As deaths from many communicable diseases continue to decline globally, deaths caused by viral hepatitis have now surpassed all other chronic infectious diseases, including HIV/AIDS, malaria and tuberculosis.

Yet it is one of the few global health threats with easy solutions. Highly effective vaccines exist for hepatitis A and B. We now have a cure for hepatitis C. With these tools at our disposal, why aren’t we seeing an impact on the epidemic?

That was one of the questions on the mind of 900 delegates at the World Hepatitis Summit earlier this month in São Paulo, Brazil. I joined fellow civil society representatives from Canada at the three-day global meeting, organized by the World Health Organization (WHO), the World Hepatitis Alliance and the Brazilian government.

It was only the second summit of its kind, and the first since 194 countries – including Canada – signed on to the WHO’s Global Health Sector Strategy on Viral Hepatitis. On the one hand, we heard inspiring updates from countries that are on track to meet their targets. On the other, we heard from countries struggling to ration treatment in the face of exorbitant drug prices. Yet from all of their experiences, I took home four key lessons that can help inform the Canadian response to hepatitis C.

We need a plan and we need to finance it

At the summit, we learned that 82 countries have viral hepatitis elimination plans in place, and one-third of these are financed. Nine countries are on track to reach the elimination targets we all agreed to just one year ago. Canada doesn’t even have a plan yet.

Egypt has the highest hepatitis C prevalence in the world, but it can now also boast the highest number of people cured in the past two years: 1.4 million treated, with success rates of 95%. The ingredients of Egypt’s success included strong political leadership and coordination of a multi-stakeholder committee struck nearly a decade ago. Civil society organizations were engaged in the conception and roll-out of the national plan. Egypt’s remarkable commitment to the elimination of hepatitis is so strong, that it has set its own target for elimination at 2020, a decade ahead of the rest of the world!

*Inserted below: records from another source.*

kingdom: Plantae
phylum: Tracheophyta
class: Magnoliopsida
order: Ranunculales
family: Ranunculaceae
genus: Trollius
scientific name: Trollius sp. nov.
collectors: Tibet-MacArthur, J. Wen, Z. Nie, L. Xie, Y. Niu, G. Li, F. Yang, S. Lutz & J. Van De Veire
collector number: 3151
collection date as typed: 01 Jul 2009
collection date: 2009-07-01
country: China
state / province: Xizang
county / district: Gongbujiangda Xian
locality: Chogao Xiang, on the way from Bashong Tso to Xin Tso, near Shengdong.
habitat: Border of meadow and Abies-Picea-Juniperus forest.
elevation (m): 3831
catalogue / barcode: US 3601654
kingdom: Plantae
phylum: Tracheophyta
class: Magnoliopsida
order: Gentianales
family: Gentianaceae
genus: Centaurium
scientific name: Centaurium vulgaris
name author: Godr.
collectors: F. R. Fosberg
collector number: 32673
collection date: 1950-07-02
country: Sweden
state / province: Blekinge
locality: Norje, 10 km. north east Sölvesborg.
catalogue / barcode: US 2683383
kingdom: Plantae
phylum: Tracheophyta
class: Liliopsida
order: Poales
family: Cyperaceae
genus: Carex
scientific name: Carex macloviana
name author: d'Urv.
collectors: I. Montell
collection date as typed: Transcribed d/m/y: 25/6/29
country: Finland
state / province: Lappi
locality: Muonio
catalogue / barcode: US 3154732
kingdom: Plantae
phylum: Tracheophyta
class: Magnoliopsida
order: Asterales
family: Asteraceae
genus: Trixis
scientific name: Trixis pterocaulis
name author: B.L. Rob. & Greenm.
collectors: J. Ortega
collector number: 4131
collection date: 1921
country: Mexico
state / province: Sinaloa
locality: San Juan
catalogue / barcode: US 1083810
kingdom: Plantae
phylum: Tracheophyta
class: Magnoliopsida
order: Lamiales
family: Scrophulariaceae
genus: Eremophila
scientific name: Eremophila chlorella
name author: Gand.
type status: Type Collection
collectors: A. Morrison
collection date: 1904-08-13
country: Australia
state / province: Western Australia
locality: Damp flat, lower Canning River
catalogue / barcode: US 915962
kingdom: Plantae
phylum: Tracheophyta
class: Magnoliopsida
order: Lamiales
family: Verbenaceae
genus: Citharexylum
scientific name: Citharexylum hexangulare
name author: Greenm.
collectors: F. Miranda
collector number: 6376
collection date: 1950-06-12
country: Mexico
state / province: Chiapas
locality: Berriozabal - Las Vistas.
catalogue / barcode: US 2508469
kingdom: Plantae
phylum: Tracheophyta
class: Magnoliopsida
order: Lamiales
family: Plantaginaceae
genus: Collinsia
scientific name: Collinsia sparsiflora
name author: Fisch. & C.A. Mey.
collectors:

Offer treatment to everyone with hepatitis C

Clinical guidelines say that everyone who is diagnosed with hepatitis C and ready for treatment should be offered it upon diagnosis. However, very few countries in the world are able to implement this. Partly due to outrageous pricing agreements for the new treatments, many countries have been forced to “ration” their limited supply of drugs by prioritizing certain patients over others, either based on stage of liver disease, age or drug use. A number of jurisdictions – including several Canadian provinces – are moving towards universal treatment or re-negotiating their treatment schemes, and the WHO is expected to issue a formal recommendation next year.

Australia is the envy of the world as one of the first countries to make “access for all” public health policy. Australia’s elimination plan includes universal access to hepatitis C treatment (no restrictions based on liver disease or drug/alcohol use) and integration and scale-up of hepatitis C treatment in primary care settings, not just specialty clinics. Australia also negotiated to pay for a set number of treatments up front in exchange for all future cases covered by industry, lifting a cap on treatment access.

People can’t be cured if they’re not diagnosed

Hepatitis C is curable, but nearly half of Canadians living with the virus are undiagnosed. If they don’t know they’re at risk and their healthcare providers don’t screen them, a person can live with hepatitis C for 20 to 30 years without any symptoms. In Canada, leading experts recommend hepatitis C testing for all people born between 1945 and 1975, but this recommendation has been contradicted by a federal task force concerned about the cost implications.

By comparison, Brazil has committed to scaling up screening across the country, reaching priority populations through primary care settings. A bold target that Brazil has set for itself is diagnosing and treating all of the estimated 660,000 Brazilians living with hepatitis C in the next 13 years. That’s double the estimated number of people living with hepatitis C in Canada!

No elimination without harm reduction and drug decriminalization

Globally, people who use drugs are by far the group most disproportionately affected by hepatitis C. The Global Health Sector Strategy on Viral Hepatitis identifies harm reduction as one of five core interventionsneeded to reach the goal of hepatitis elimination of 2030. A core component of a comprehensive harm reduction approach is addressing legal and institutional barriers to accessing services. A number of countries have gone even further, moving towards decriminalization of drug use to reduce the barriers that hinder access to hepatitis C prevention and other critical health services.

Portugal decriminalized all illicit drug use in 2001, resulting in a dramatic decrease in hepatitis C and HIV infections. Australia’s commitment to reaching people who use drugs is also reflected in its national action plan and treatment guidelines, which do not discriminate based on the patient’s drug use.

Eliminating viral hepatitis is possible. We have the evidence, tools and global commitment to reach this. What is missing is political will and leadership. And as Portuguese Member of Parliament Ricard Leite affirmed in his presentation, “political commitment from governments is a moral and ethical obligation.”

 

Melisa Dickie is associate director of community health programming at CATIE. She also serves on the steering committee of Action Hepatitis Canada.